The irresistible temptation is to tell your political masters what they want to hear, especially if, like John Scarlett, you are in thrall to a dominant figure such as Campbell - not just a “mate”, but someone whose unaccountable power and influence can secure you your ultimate ambition, to become ‘C’, the head of MI6. Look at the emails that have been published so far and you will see the nature of this special relationship, which in strict civil service terms should never even have existed, at least not formally, and with the paper evidence to substantiate it.
When Richard Dearlove ‘appeared’ before the Hutton inquiry (disembodied voice adding to the aura of MI6’s ‘unbreakable’ cover and secrecy), it was to impart a message delivered from between two widely separated stools. On the one hand, the 45-minute stuff was good intelligence, albeit from a single source (as most intelligence tends actually to be - fair point); on the other hand, it had been “misrepresented” and it was a “valid criticism” to say that the prominence given to this snippet of intelligence in the final version of the September dossier had been far in excess of its intrinsic significance: ie, the information had been politically manipulated.
This goes some way to explain why Dearlove is reported to have been furious about the JIC’s and Scarlett’s deliberate distortion of the limited intelligence available, because it represented the overt politicisation of the secret intelligence service and could scarcely be seen as anything other than a party political act.
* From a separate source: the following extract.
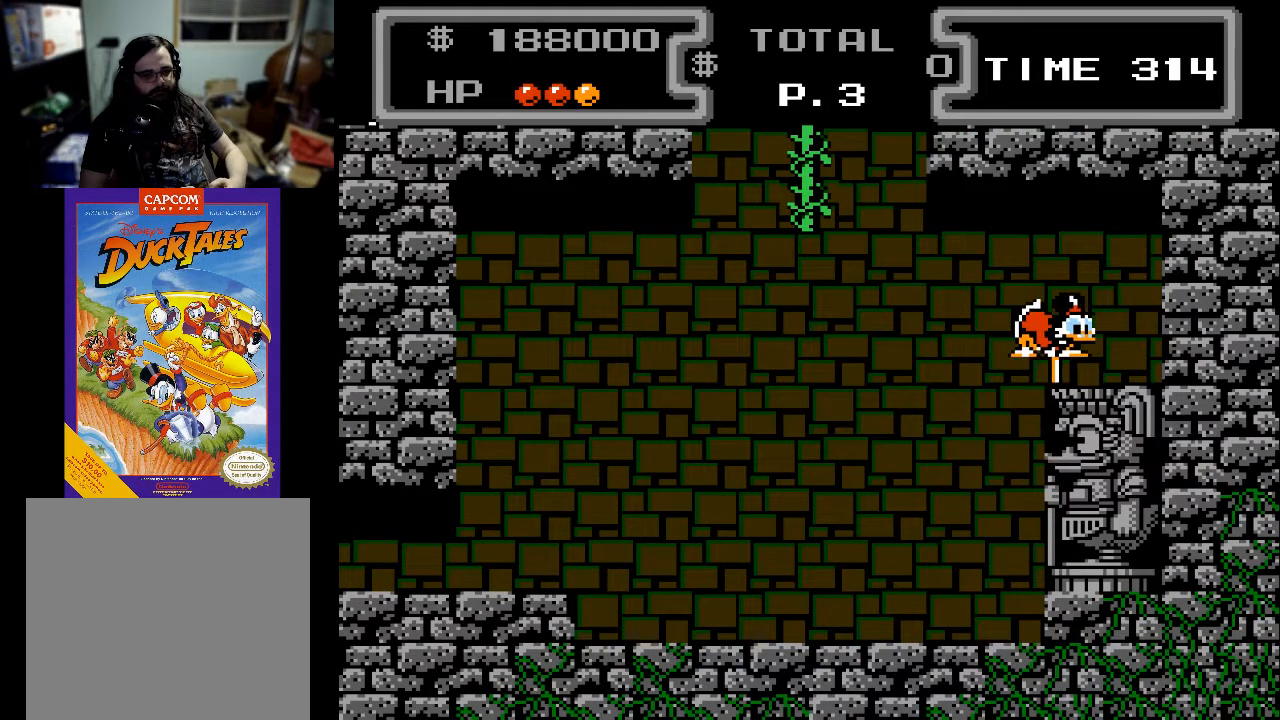
{"buttons": ["X", "DPAD_DOWN", "DPAD_RIGHT"], "events": []}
Dearlove reportedly briefed BBC Radio 4 about his concerns.
Scarlett is an old friend of Dearlove, otherwise he would not have progressed so far. Even getting kicked out of Moscow in 1994 (because Russian intelligence knew much more about him and his activities than he knew about them) did not damage his career. But his ambition and vanity led him to make the mistake of getting sucked into the fantasy world of spinmeister in chief Alistair Campbell, a bloated fart who yesterday was the keeper of the keys, today nothing at all.
But the system itself, and specifically the intelligence services - undemocratic and unaccountable, despite their worthless charters and their ‘legal’ status in terms of acts of parliament - will always be with us. They are the avowed enemies of our class and of all that we as communists and revolutionaries fight for. If the death of Kelly has done nothing else, at least it has given us some useful insights into the workings of the class enemy.